- Stadtgeschichte
Ein antisemitischer Justizmord in Zürich
Der Kleine Rat der Stadt Zürich verurteilt am 24. April 1634 den Juden Samuel Eiron auf Anraten der Reformierten Kirche zum Tod durchs Schwert. Am gleichen Tag beschliesst er, alle jüdischen Menschen aus seinem Staatsgebiet auszuweisen. Die Sicht der Obrigkeit auf die Ereignisse ist in einem kirchlichen Bericht sowie in den städtischen Ratsprotokollen und Richtbüchern festgehalten. Eiron selbst wird als individuelle Person in den überlieferten Texten nur ansatzweise fassbar.
Jüdische Menschen im Zürich des 17. Jahrhunderts
Seit der 1436 durch den Kleinen Rat verfügten Ausweisung der zeitweise rund hundert Menschen zählenden zweiten jüdischen Gemeinde sind Jüdinnen und Juden in der Stadt Zürich nur noch besuchsweise zugelassen.

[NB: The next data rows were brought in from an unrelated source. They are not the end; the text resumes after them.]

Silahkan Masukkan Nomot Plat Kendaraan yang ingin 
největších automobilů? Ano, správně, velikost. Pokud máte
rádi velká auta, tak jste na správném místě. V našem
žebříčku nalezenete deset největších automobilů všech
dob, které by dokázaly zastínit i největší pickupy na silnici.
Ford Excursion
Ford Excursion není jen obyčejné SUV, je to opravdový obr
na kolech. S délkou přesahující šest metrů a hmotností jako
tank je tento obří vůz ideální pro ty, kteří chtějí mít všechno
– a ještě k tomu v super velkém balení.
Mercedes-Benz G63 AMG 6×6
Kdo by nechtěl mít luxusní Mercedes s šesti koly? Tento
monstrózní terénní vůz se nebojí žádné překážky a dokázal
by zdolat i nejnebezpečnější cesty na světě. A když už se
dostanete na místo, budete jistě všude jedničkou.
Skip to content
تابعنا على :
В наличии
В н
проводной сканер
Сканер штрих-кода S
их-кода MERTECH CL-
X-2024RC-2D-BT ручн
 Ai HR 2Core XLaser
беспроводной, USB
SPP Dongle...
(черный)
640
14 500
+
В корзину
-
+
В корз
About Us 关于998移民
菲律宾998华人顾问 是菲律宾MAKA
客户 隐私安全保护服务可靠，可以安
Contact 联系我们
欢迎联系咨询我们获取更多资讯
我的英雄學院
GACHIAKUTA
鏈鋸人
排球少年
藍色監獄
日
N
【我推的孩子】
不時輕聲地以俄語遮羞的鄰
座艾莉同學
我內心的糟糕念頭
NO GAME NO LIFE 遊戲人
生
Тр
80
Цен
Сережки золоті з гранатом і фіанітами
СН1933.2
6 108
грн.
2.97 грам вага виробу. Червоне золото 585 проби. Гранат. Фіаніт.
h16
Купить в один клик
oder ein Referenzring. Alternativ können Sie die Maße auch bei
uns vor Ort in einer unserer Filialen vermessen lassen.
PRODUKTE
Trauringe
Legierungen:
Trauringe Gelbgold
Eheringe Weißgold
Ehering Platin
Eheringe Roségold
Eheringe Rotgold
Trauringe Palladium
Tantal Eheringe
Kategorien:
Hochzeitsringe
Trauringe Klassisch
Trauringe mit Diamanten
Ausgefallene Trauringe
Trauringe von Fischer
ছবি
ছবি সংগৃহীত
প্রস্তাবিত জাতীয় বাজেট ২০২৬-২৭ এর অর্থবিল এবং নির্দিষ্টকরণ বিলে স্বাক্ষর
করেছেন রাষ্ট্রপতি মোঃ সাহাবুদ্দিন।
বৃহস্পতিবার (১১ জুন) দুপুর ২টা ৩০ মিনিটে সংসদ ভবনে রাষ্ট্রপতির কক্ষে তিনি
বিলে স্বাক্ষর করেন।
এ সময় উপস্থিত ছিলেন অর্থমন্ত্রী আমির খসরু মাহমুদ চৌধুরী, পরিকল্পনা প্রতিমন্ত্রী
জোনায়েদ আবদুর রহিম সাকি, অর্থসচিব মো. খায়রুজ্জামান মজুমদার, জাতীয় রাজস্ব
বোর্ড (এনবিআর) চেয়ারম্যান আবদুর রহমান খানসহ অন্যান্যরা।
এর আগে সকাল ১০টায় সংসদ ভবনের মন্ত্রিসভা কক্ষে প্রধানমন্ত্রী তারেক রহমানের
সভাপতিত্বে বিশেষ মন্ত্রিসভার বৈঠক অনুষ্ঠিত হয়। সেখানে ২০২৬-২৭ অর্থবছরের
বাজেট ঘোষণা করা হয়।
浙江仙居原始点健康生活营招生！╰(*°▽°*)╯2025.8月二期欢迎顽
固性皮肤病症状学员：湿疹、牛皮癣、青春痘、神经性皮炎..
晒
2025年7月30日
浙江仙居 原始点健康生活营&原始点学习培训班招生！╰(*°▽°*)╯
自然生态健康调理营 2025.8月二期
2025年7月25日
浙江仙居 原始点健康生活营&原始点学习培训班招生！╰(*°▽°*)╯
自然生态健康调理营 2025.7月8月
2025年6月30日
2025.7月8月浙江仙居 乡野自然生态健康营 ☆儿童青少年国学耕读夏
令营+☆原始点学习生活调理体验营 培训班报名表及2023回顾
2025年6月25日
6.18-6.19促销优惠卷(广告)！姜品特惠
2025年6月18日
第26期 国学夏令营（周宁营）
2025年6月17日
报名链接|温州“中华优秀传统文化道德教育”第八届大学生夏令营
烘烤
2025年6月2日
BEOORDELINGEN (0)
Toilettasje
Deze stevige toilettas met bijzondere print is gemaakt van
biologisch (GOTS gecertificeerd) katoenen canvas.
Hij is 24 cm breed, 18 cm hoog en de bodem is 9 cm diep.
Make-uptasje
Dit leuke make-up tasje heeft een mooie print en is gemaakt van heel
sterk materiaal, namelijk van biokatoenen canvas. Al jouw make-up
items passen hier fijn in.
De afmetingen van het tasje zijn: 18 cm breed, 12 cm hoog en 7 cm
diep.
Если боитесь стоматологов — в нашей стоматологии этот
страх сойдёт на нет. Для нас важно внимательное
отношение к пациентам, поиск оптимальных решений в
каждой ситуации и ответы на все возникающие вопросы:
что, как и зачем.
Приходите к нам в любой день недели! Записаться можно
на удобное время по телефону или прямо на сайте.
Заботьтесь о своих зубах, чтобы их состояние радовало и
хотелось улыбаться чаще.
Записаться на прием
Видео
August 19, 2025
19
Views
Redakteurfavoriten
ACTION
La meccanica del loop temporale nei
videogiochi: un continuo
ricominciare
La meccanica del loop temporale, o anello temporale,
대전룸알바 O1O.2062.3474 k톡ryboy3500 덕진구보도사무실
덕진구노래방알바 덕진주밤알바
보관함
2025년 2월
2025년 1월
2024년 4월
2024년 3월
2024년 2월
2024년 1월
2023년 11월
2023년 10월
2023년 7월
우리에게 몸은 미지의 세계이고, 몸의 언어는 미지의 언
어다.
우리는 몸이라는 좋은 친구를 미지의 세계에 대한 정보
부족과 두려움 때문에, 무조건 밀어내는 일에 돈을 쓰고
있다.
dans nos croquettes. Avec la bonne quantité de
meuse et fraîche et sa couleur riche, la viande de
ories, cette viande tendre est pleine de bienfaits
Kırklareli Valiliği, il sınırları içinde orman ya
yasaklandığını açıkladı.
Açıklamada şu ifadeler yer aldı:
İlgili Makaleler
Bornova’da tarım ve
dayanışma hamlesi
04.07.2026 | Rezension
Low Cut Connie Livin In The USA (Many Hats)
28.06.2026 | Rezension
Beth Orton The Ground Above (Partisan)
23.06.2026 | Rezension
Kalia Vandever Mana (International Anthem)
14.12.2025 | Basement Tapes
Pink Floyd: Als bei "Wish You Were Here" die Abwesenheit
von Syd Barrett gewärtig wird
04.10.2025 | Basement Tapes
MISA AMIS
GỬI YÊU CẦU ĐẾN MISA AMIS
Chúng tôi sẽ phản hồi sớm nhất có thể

Auf zürcherischem Staatsgebiet leben jedoch bis mindestens in die Siebzigerjahre des 16. Jahrhunderts weiterhin einzelne jüdische Personen und Familien, so etwa in Winterthur und in Andelfingen. Während es im 17. Jahrhundert in der Republik Zürich keine permanente jüdische Bevölkerung mehr zu geben scheint, pflegen jüdische Menschen in benachbarten Gegenden nach wie vor enge Beziehungen zur Limmatstadt: In der Grafschaft Baden um die zwanzig Familien hauptsächlich in Lengnau sowie auch in Klingnau und Mellingen – und eine Tagesreise von Zürich entfernt im thurgauischen Mammern und im süddeutschen Stühlingen.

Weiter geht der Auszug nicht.